Starker Mittelbau: Mohamed Ait Tahar
Wenn der Physiker Mohamed Ait Tahar über sein Fachgebiet redet, lächelt er glücklich. Physik ist für das technische Verständnis in den Ingenieurwissenschaften sehr wichtig.
"Sie fördert das logische Denken. Physiker sind lernfähig und können als Quereinsteiger auch in anderen Bereichen erfolgreich sein. Gerade haben wir eine Physikerin als Bundeskanzlerin."
Seit 2002 ist Mohamed Ait Tahar am Institut für Physik des Campus Deutz. Zu Anfang hielt er als Wissenschaftlicher Mitarbeiter Lehraufträge, mittlerweile ist er Lehrkraft für besondere Aufgaben (LfbA). Das Institut für Physik gehört gleich drei Fakultäten an: für Informations-, Medien- und Elektrotechnik, für Fahrzeugsysteme und Produktion und für Anlagen, Energie- und Maschinensysteme. Studierende aus neun Bachelorstudiengängen durchlaufen das physikalische Praktikum von Mohamed Ait Tahar, zum Beispiel angehende Automatisierungs- und Produktionstechniker oder Rettungsingenieure.
Seit 2013 hält der 49-Jährige außerdem eigenverantwortlich eine Vorlesung, führt eine Übung und ein Praktikum durch im Fach Physik für die Fakultät für Fahrzeugsysteme und Produktion. Dazu hat der Fakultätsrat ihm die akademische Bezeichnung "Lecturer" verliehen. Anders als übliche LfbA nimmt ein Lecturer seine Lehraufgaben selbständig wahr und genießt hierbei die Freiheit der Lehre, die sonst nur den Professorinnen und Professoren vorbehalten ist. Im englischen Sprachraum ist die Bezeichnung gängig, die Bedeutung von Land zu Land aber unterschiedlich. Mittlerweile findet der Titel auch an deutschen Hochschulen Einzug. "Wenn ich früher eine Projekt- oder eine Bachelorarbeit betreut habe, habe ich immer einen berufenen Kollegen hinzugezogen, der im Notfall als Prüfer fungieren konnte." Jetzt ist Ait Tahar auch hier unabhängig.

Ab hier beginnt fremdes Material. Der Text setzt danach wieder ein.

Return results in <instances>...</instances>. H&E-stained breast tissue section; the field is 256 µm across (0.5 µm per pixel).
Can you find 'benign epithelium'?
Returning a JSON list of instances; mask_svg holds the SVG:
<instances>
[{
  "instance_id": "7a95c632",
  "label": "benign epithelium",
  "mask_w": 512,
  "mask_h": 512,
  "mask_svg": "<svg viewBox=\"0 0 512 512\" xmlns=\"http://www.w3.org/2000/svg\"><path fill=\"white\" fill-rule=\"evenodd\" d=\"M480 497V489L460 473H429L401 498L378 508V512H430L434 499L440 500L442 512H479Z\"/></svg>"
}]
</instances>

Für die inhaltliche Abstimmung der physikalischen Praktika arbeitet er eng mit den Professorinnen und Professoren zusammen. Als der Lehrstoff Physik bei der Umstellung der Curricula von Diplom auf Bachelor gekürzt werden musste, enttäuschte das den gebürtigen Marokkaner. Denn ohne Experimente lassen sich physikalische Lehrinhalte nun mal schwer vermitteln. Doch bereits in der Schule würde kaum noch naturwissenschaftlich experimentiert, beklagt Ait Tahar. Diese fehlenden Grundlagen müssen dann im Studium aufgefangen werden. Dabei kämpfe man schon mit den Kapazitätsproblemen durch die doppelten Abiturjahrgänge.
Um dieses Ungleichgewicht auszubalancieren, hat er deshalb zusammen mit Studierenden aller drei Fakultäten das E-Learning-Programm FREI entwickelt. FREI steht für "Ferngesteuerte reale Experimente über das Internet", und genauso funktioniert es: Die Studentinnen und Studenten können von zu Hause aus reale Experimente durchführen, obwohl die Apparaturen am Campus Deutz stehen. "Als Ergänzung zu den praktischen Übungen im Labor können wir jetzt wieder die gleiche Anzahl an Übungen anbieten, wie früher für die Diplomstudiengänge." Die Nachfrage unter den Studierenden wächst: Im vergangenen Wintersemester haben bereits rund 360 Studierende das Programm genutzt.